Estratto:
=====

Home RECENSIONI Blood Red Shoes – Ghosts On Tape

Blood Red Shoes – Ghosts On Tape

Se pensiamo alla corretta definizione di indie rock (termine del quale si è disgraziatamente stra-abusato nel corso degli anni) e ad un esempio pratico di come quest’ultimo possa essere rappresentato, poche, davvero poche band possono risultare adatte a riguardo, e tra queste non possono non esserci i Blood Red Shoes. Il duo di Brighton, forte di una discografia  grazie alla quale ha attraversato vari sottogeneri, giunge al sesto lavoro in studio (l’ottimo Ghosts On Tape) forte di una maturità invidiabile: sicurezza dei propri mezzi, crescita, evoluzione.

=====

Record dell'esercizio:
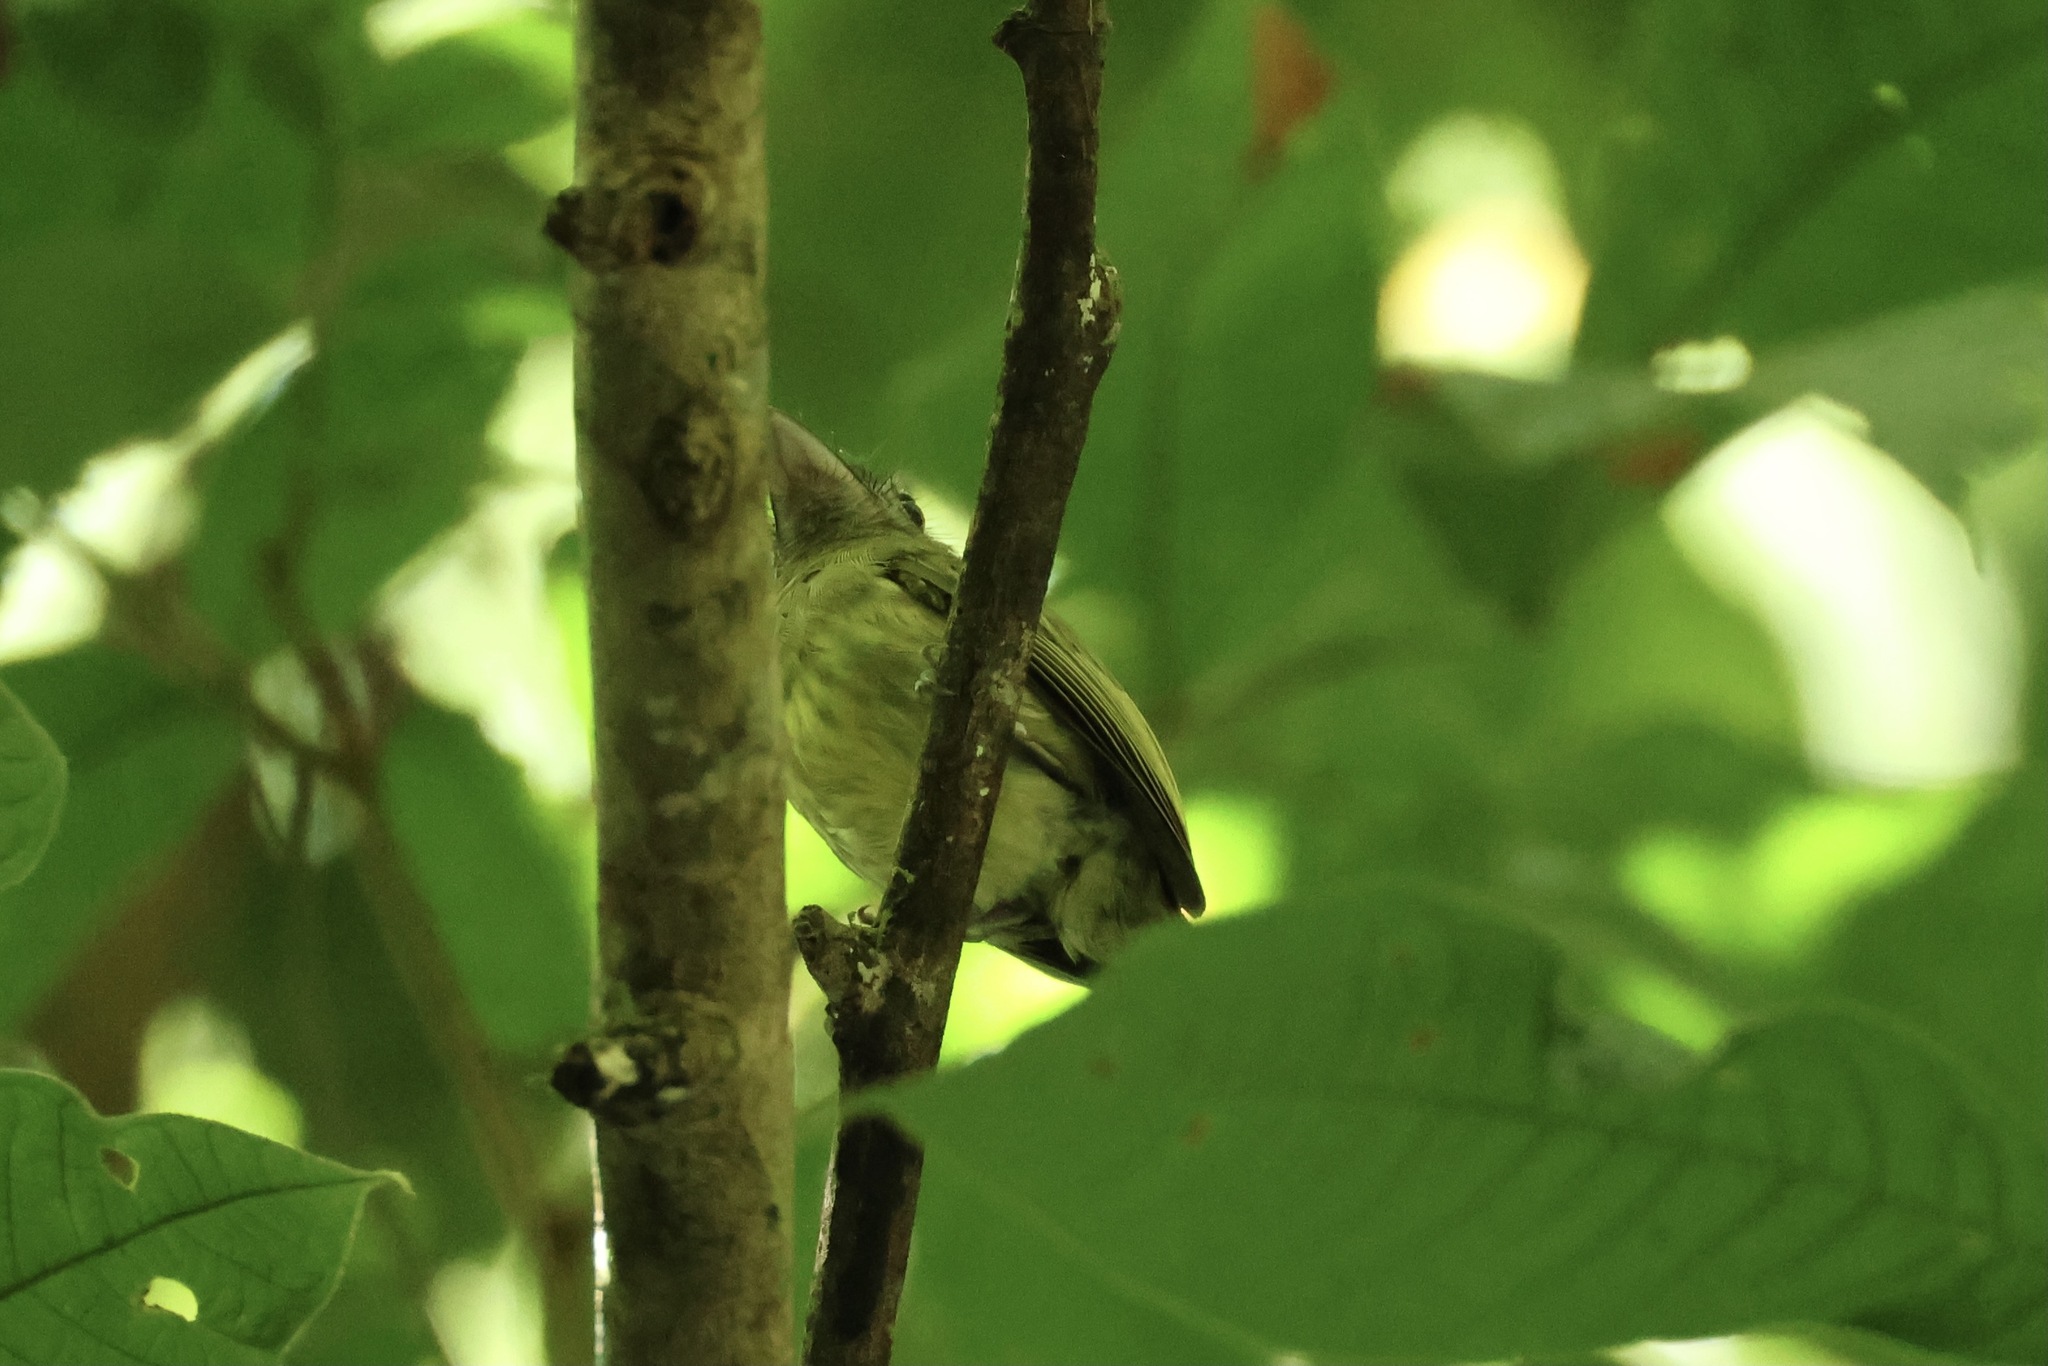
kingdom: Animalia
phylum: Chordata
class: Aves
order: Passeriformes
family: Tyrannidae
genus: Rhynchocyclus
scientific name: Rhynchocyclus brevirostris
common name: Eye-ringed flatbill
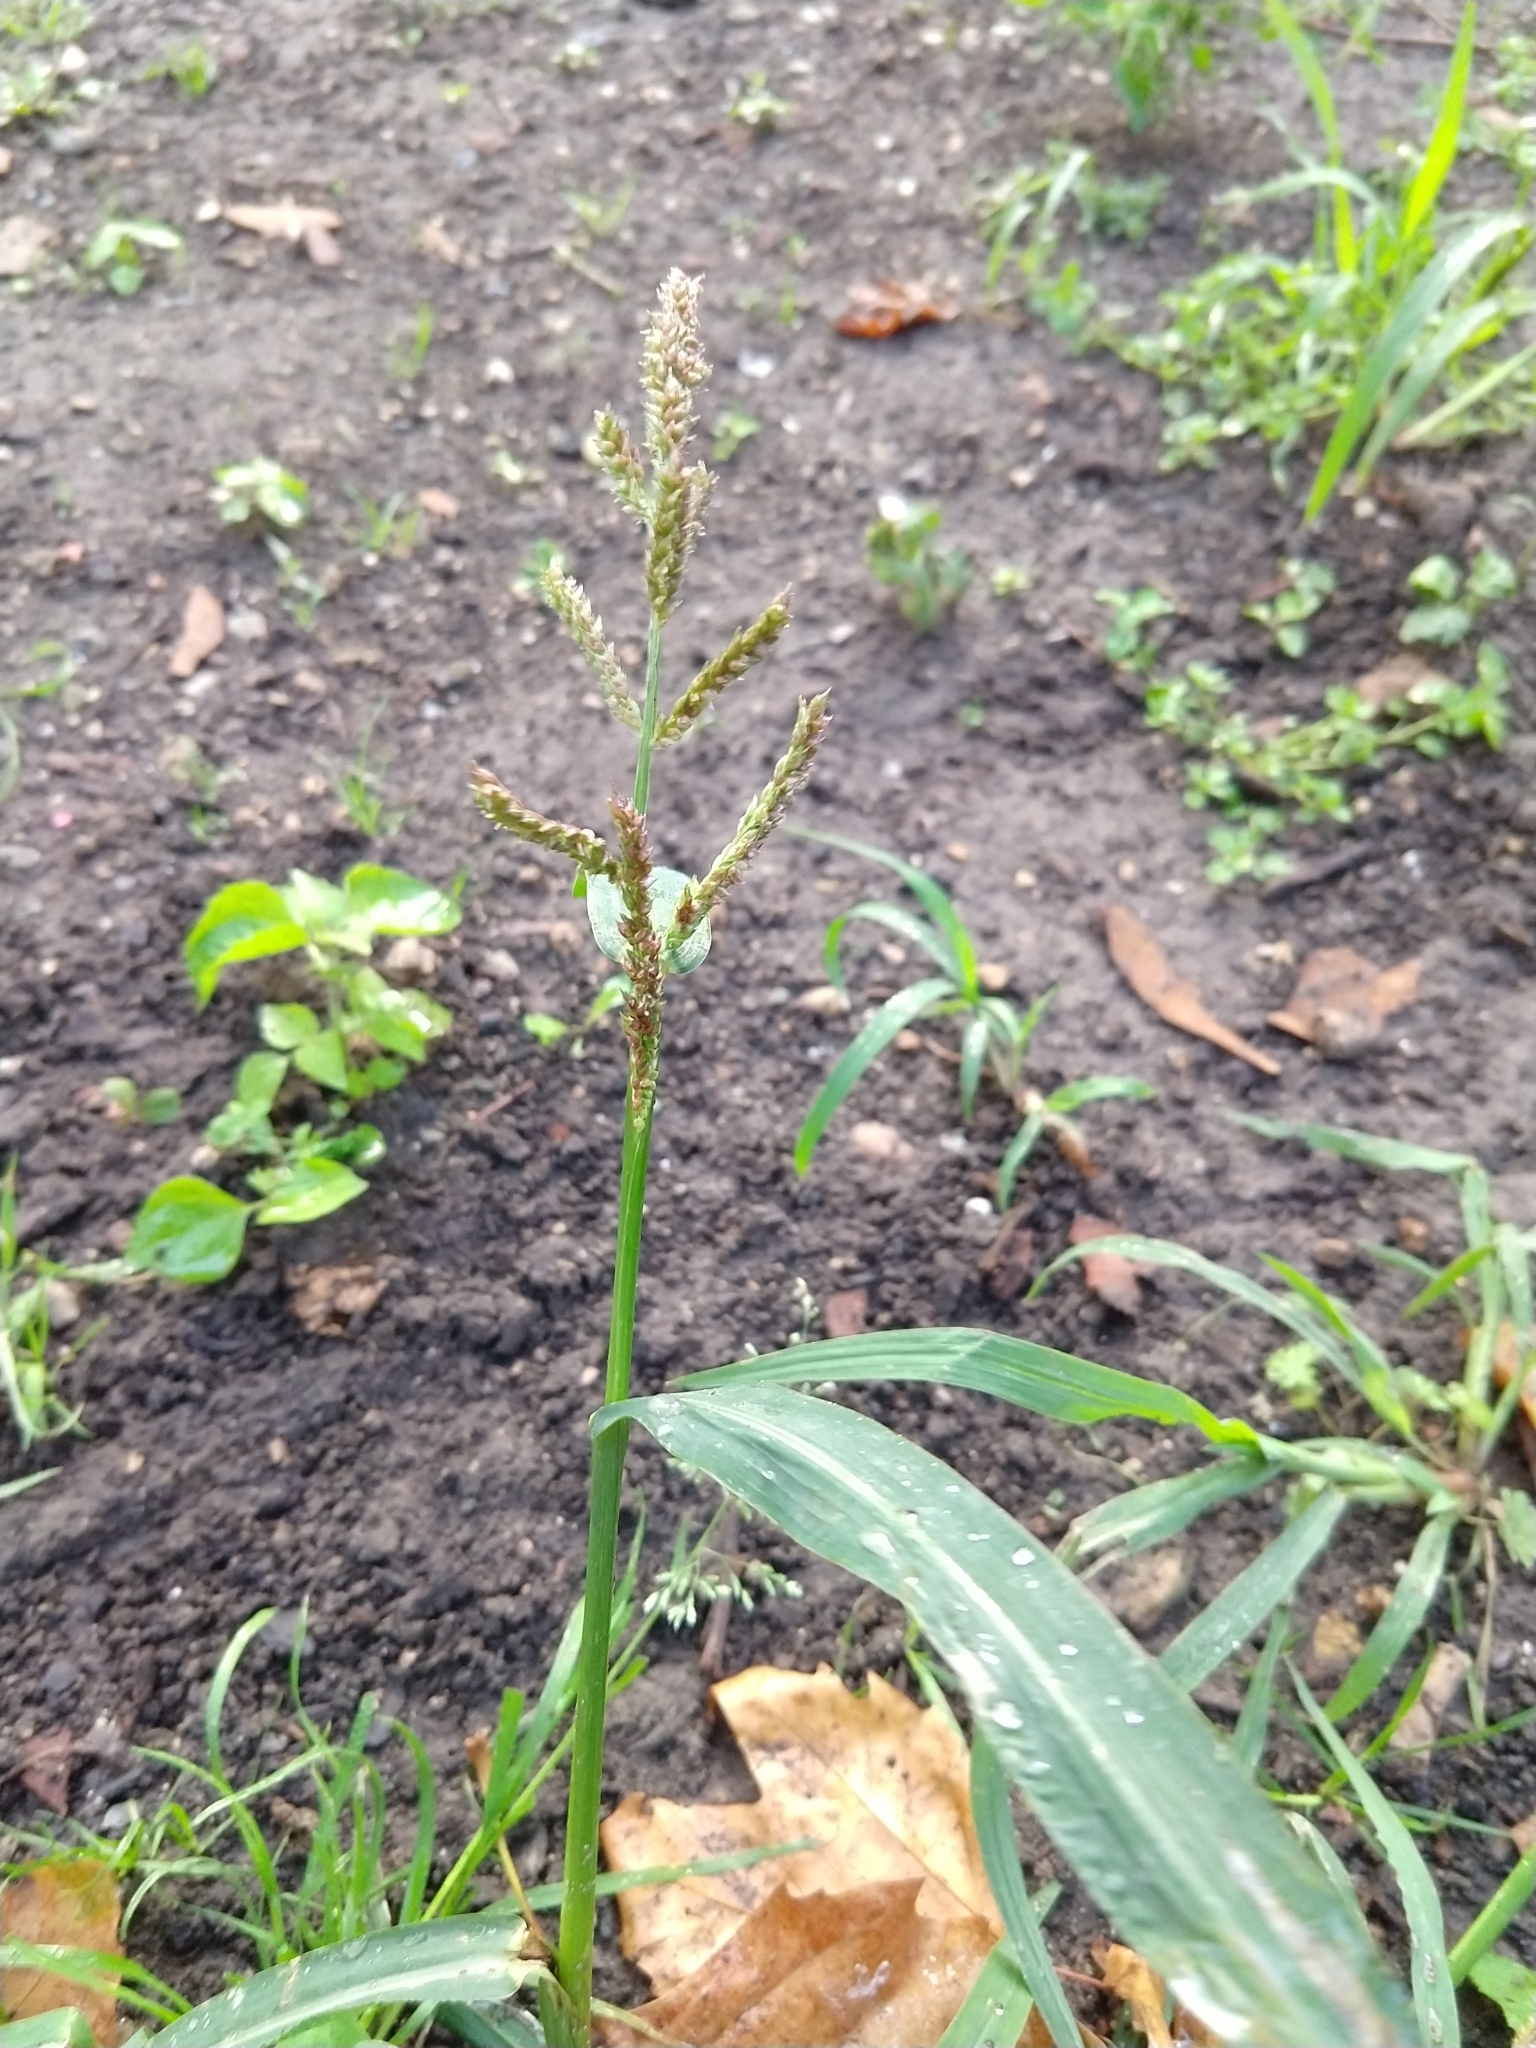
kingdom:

=====

Esercizi:
**1.** Riporta in una tabella Markdown con le colonne "Numero" e "Riga" i record, dalla riga che contiene "family: Tyrannidae" fino alla fine dei record, entrambe incluse. Ometti le immagini e le righe vuote.
**2.** Prosegui la recensione di Ghosts On Tape dei Blood Red Shoes dal punto in cui termina.

Le risposte:
**1.**
| Numero | Riga |
|---|---|
| 1 | family: Tyrannidae |
| 2 | genus: Rhynchocyclus |
| 3 | scientific name: Rhynchocyclus brevirostris |
| 4 | common name: Eye-ringed flatbill |
| 5 | kingdom: |

**2.**
Si è messo da parte un certo candore figlio degli esordi e la band ne guadagna (e non poco), a cominciare dalle esecuzioni vocali di Steven Ansell e Laura-Mary Carter, più oscure che mai. E che dire del songwriting, che in almeno in cinque episodi si manifesta a livelli davvero superlativi? Citiamoli pure, questi episodi: l’iniziale Comply, così ipnotica, inquieta ed inquietante, intro perfetta per l’album. Il synth pop cazzuto di Morbid Fascination, con una melodia che difficilmente andrà via dalle vostre orecchie. C’è poi Sucker, altro brano dove atmosfere oscure ma calde al tempo stesso tornano prepotenti, andando perfettamente a nozze con lo splendido artwork.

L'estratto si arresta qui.